Directions — Please restate every record below word for word and skip the pictures.

Exercise material —
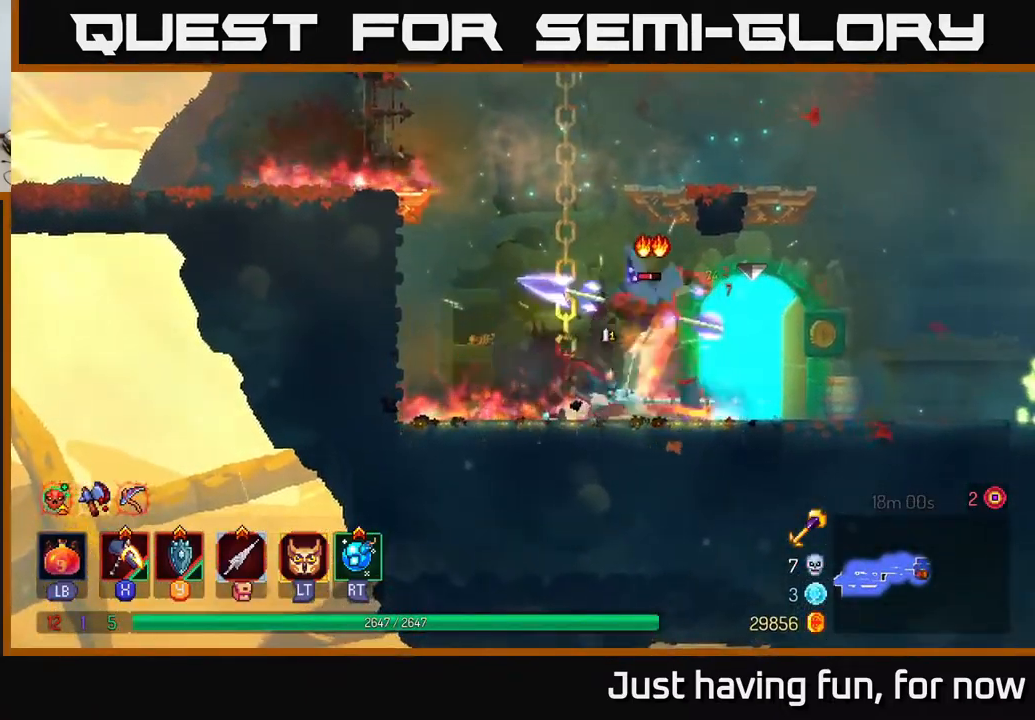
{"buttons": [], "left_stick": "right", "right_stick": "center", "events": [[117, "left_stick", "right"], [200, "B", "down"], [350, "B", "up"]]}
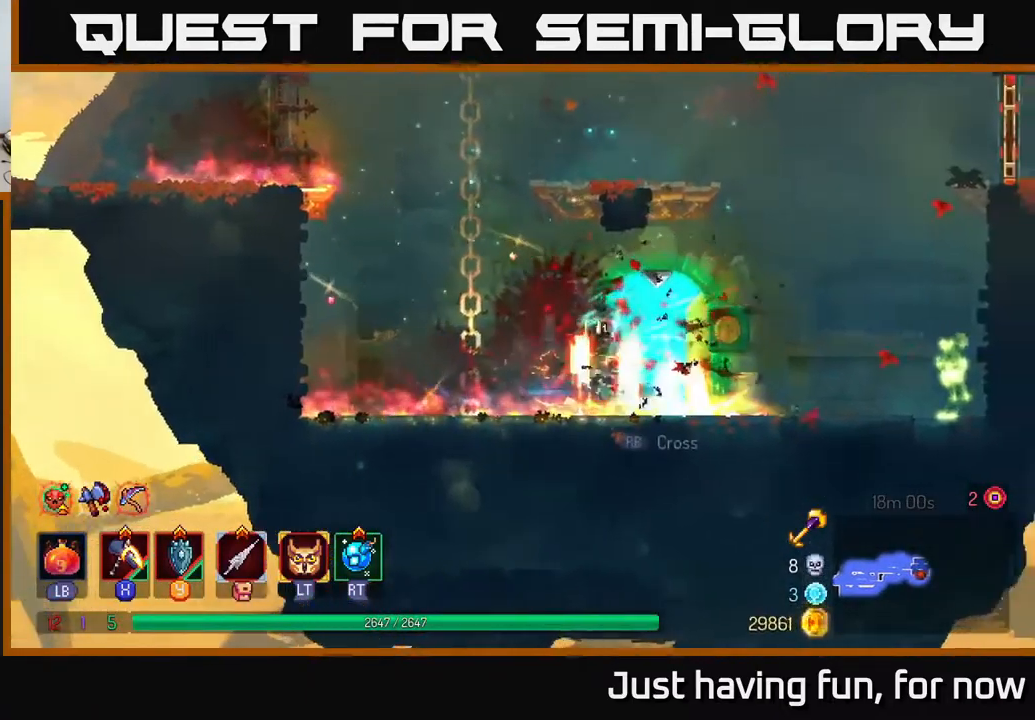
{"buttons": [], "left_stick": "right", "right_stick": "center", "events": []}
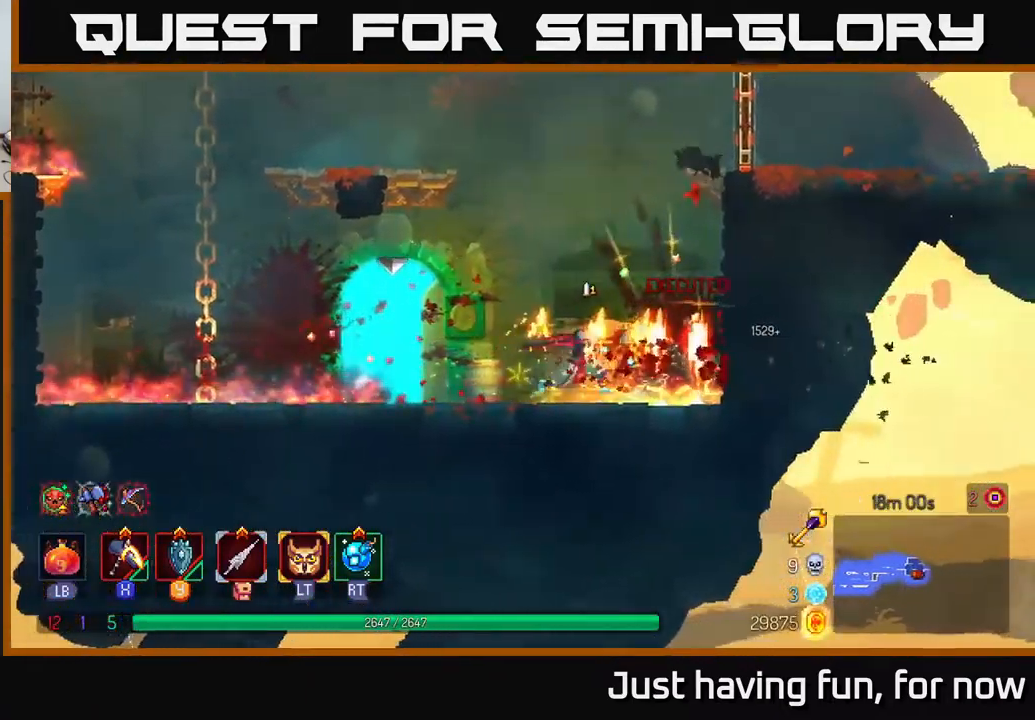
{"buttons": [], "left_stick": "left", "right_stick": "center", "events": [[50, "left_stick", "left"], [267, "B", "down"], [383, "B", "up"]]}
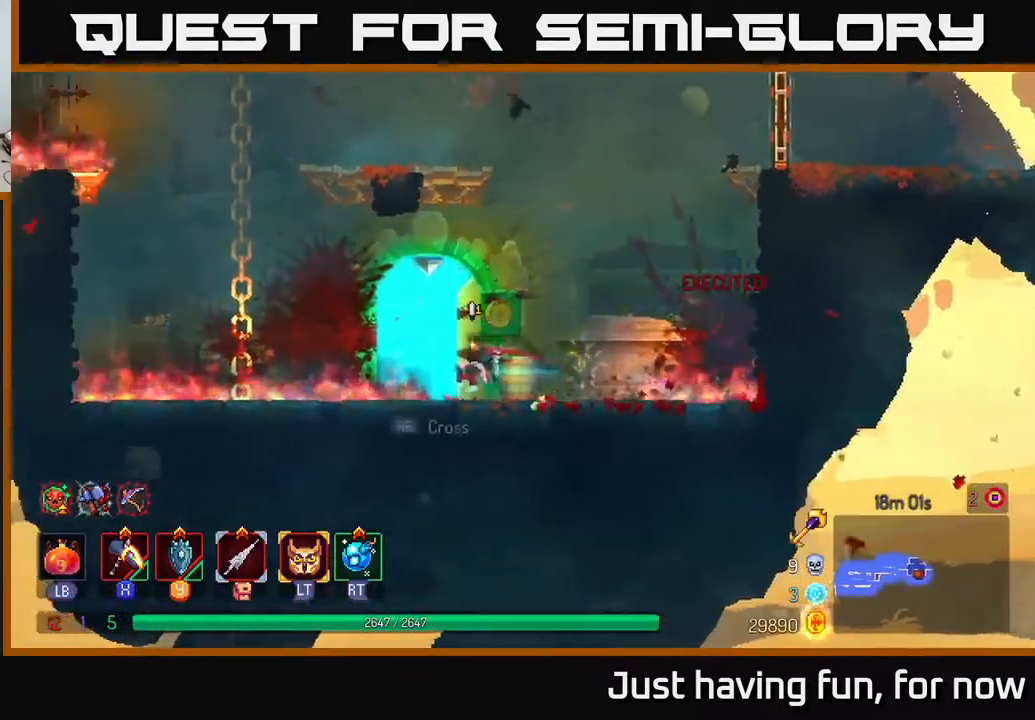
{"buttons": [], "left_stick": "center", "right_stick": "center", "events": [[83, "left_stick", "up-right"], [99, "R1", "down"], [199, "R1", "up"], [249, "left_stick", "center"]]}
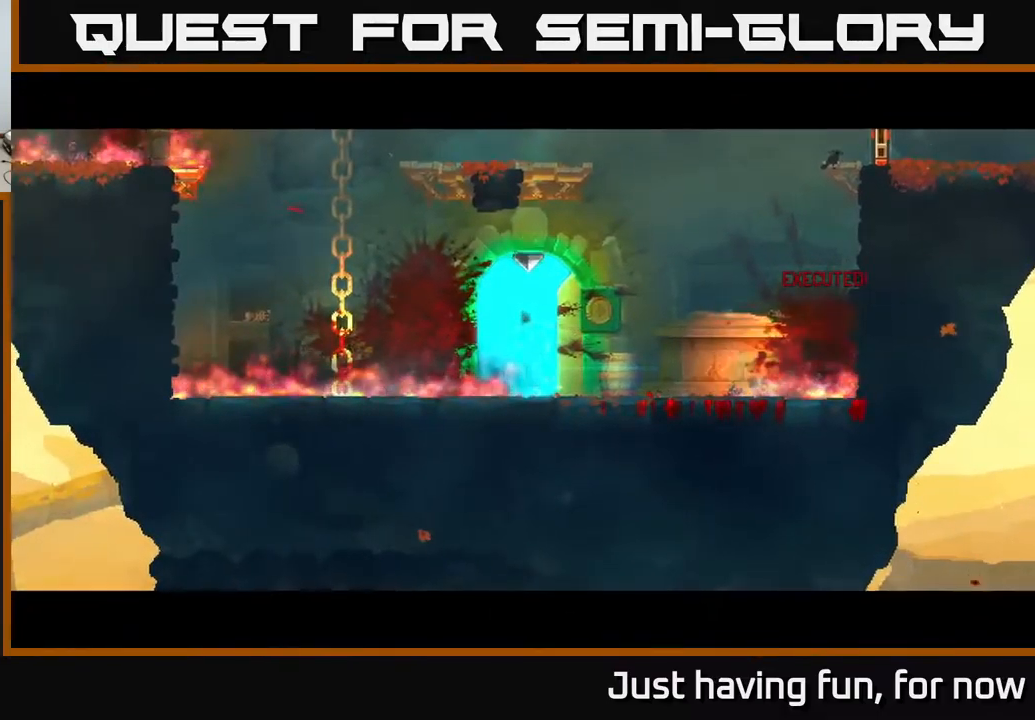
{"buttons": [], "left_stick": "center", "right_stick": "center", "events": []}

Solved exercise —
{"buttons": [], "left_stick": "right", "right_stick": "center", "events": [[117, "left_stick", "right"], [200, "B", "down"], [350, "B", "up"]]}
{"buttons": [], "left_stick": "right", "right_stick": "center", "events": []}
{"buttons": [], "left_stick": "left", "right_stick": "center", "events": [[50, "left_stick", "left"], [267, "B", "down"], [383, "B", "up"]]}
{"buttons": [], "left_stick": "center", "right_stick": "center", "events": [[83, "left_stick", "up-right"], [99, "R1", "down"], [199, "R1", "up"], [249, "left_stick", "center"]]}
{"buttons": [], "left_stick": "center", "right_stick": "center", "events": []}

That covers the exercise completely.